*Required work*: Each record below is to be output unchanged, and any picture is to be dropped.

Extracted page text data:
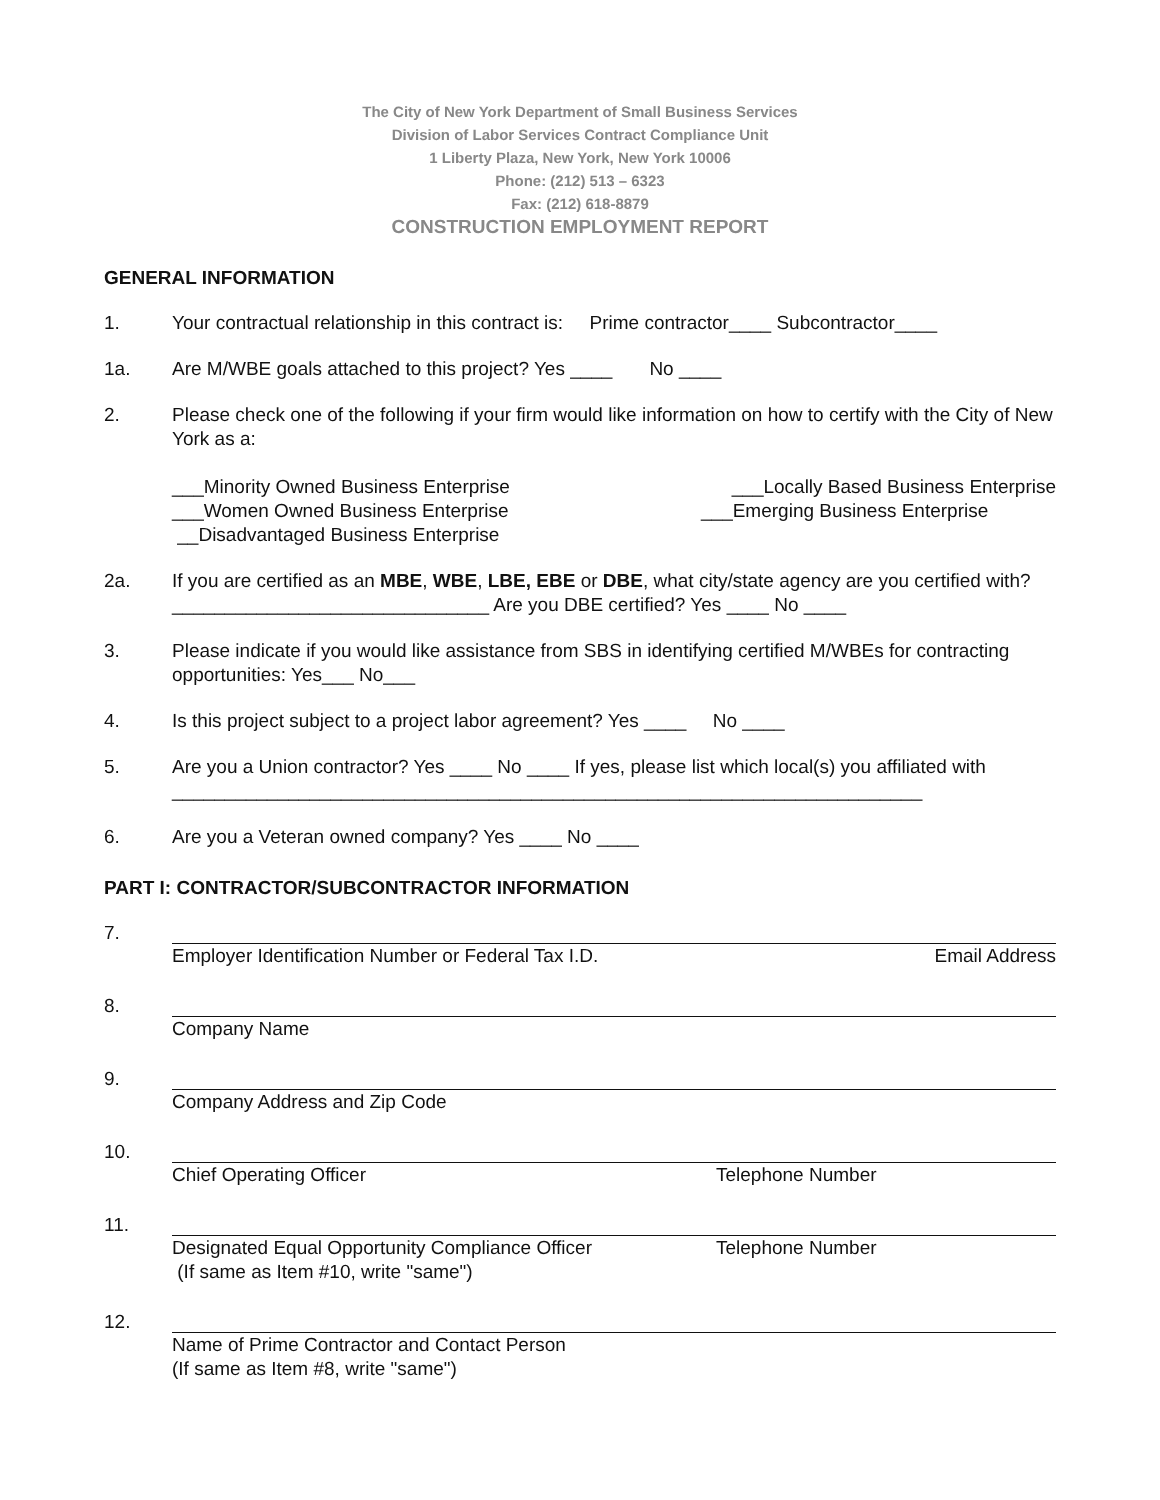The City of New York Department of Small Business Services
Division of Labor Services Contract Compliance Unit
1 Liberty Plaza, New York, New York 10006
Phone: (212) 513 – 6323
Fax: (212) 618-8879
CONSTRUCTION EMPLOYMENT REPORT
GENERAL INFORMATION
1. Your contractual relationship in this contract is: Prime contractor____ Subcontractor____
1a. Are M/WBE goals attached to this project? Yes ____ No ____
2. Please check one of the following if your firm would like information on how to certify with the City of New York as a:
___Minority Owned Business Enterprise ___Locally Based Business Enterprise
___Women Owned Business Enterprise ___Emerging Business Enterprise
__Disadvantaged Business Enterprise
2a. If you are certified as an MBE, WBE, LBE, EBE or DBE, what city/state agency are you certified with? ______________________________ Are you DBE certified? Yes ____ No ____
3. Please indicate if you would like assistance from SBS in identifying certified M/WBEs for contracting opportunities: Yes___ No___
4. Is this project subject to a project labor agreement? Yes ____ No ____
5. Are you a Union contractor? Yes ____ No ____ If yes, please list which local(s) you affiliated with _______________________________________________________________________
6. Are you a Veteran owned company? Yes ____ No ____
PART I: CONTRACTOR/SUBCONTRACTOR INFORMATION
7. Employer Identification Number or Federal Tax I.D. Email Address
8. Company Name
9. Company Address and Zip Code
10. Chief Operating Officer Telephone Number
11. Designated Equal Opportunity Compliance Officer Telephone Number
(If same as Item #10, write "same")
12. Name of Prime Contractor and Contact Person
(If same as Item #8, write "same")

*Solved problem*:
The City of New York Department of Small Business Services
Division of Labor Services Contract Compliance Unit
1 Liberty Plaza, New York, New York 10006
Phone: (212) 513 – 6323
Fax: (212) 618-8879
CONSTRUCTION EMPLOYMENT REPORT
GENERAL INFORMATION
1. Your contractual relationship in this contract is: Prime contractor____ Subcontractor____
1a. Are M/WBE goals attached to this project? Yes ____ No ____
2. Please check one of the following if your firm would like information on how to certify with the City of New York as a:
___Minority Owned Business Enterprise ___Locally Based Business Enterprise
___Women Owned Business Enterprise ___Emerging Business Enterprise
__Disadvantaged Business Enterprise
2a. If you are certified as an MBE, WBE, LBE, EBE or DBE, what city/state agency are you certified with? ______________________________ Are you DBE certified? Yes ____ No ____
3. Please indicate if you would like assistance from SBS in identifying certified M/WBEs for contracting opportunities: Yes___ No___
4. Is this project subject to a project labor agreement? Yes ____ No ____
5. Are you a Union contractor? Yes ____ No ____ If yes, please list which local(s) you affiliated with _______________________________________________________________________
6. Are you a Veteran owned company? Yes ____ No ____
PART I: CONTRACTOR/SUBCONTRACTOR INFORMATION
7. Employer Identification Number or Federal Tax I.D. Email Address
8. Company Name
9. Company Address and Zip Code
10. Chief Operating Officer Telephone Number
11. Designated Equal Opportunity Compliance Officer Telephone Number
(If same as Item #10, write "same")
12. Name of Prime Contractor and Contact Person
(If same as Item #8, write "same")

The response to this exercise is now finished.